As empresas expostas ao Reino Unido
As ações de empresas britânicas cujo principal mercado é o doméstico sairão prejudicadas, e as que mais sofrerão são as empresas médias que constam no índice FTSE 250, já que as firmas maiores do FTSE 100 tendem a ser menos dependentes da renda inglesa, segundo analistas da unidade de gestão financeira do UBS Group. “As firmas médias do índice FTSE 250 representam 50% das vendas no Reino Unido, contra os 25% do FTSE 100”, disse Caroline Simmons da UBS.
O crescimento
A turbulência causada pelo referendo prejudicou os investimentos e os empregos, segundo o Bank of England, e o crescimento econômico caiu 0,4% no primeiro trimestre. O Banco Central, cuja próxima reunião será dia 14 de julho, provavelmente precisará dar maior apoio, segundo economistas. A queda da libra – em sua maior baixa nos últimos 30 anos – pode não ajudar muito se a zona do euro desvalorizar também, já que sete dos principais parceiros comerciais do país estão nela. Pode haver uma recessão, segundo o tesoureiro do Reino Unido e governador do Bank of England, Mark Carney.
Garantias incertas
A coroa norueguesa está entre as moedas mais vulneráveis ao Brexit: o Reino Unido é o segundo maior parceiro comercial da nação. Outro problema é o maior produto de exportação da Noruega: o petróleo, que deverá ter agora sua maior queda desde 20 de janeiro.

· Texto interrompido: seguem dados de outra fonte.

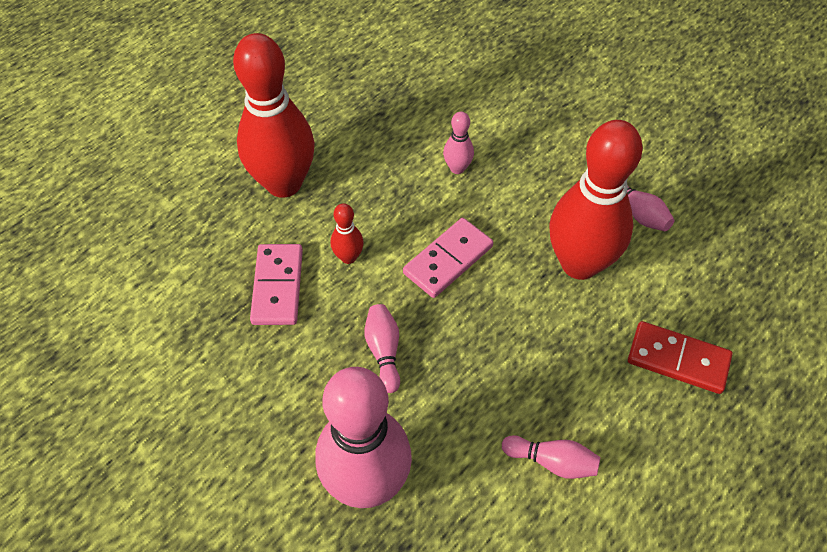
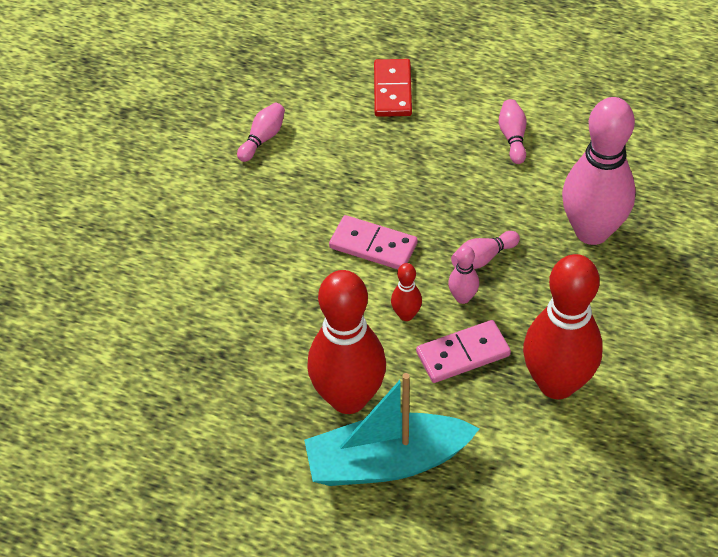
camera: 110 degrees left, 5 degrees down
pink bowling pin [443,111,474,174] -> pink bowling pin moved to [448,245,479,304]
red bowling pin [549,120,643,280] -> red bowling pin moved to [523,254,603,399]
none -> turquoise boat [304,373,480,486]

Londres e seu mercado imobiliário
Citigroup, Morgan Stanley, JPMorgan e BlackRock estão entre os empregadores internacionais que podem cortar vagas em Londres após a separação, o que prejudicaria a arrecadação de impostos e afetaria os preços dos imóveis. Uma deterioração das condições de crédito prejudicará imobiliárias como a Barratt Developments Plc e Canary Wharf Group Plc, que afirmaram que a saída da UE teria um impacto sobre projetos de desenvolvimento e aumentaria os custos de construções de novos imóveis.
O caso imprevisível
Os separatistas escoceses
O Partido Nacional Escocês, que está no governo da Escócia, pediu aos escoceses que votassem contra a saída. Ainda assim, a líder Nicola Sturgeon (foto) disse que um voto pela saída, presumindo que a Escócia seguisse o caminho oposto, poderia sustentar um novo referendo pela independência escocesa, dois anos após o fracasso do referendo anterior. É uma proposta fiscal complicado de se fazer, agora que os preços do petróleo, a principal exportação escocesa, giram em torno de US$50 o barril. E os governos da Espanha e da Bélgica, com medo de fortalecerem seus próprios movimentos regionais de independência, poderiam barrar um pedido da Escócia para participar da UE.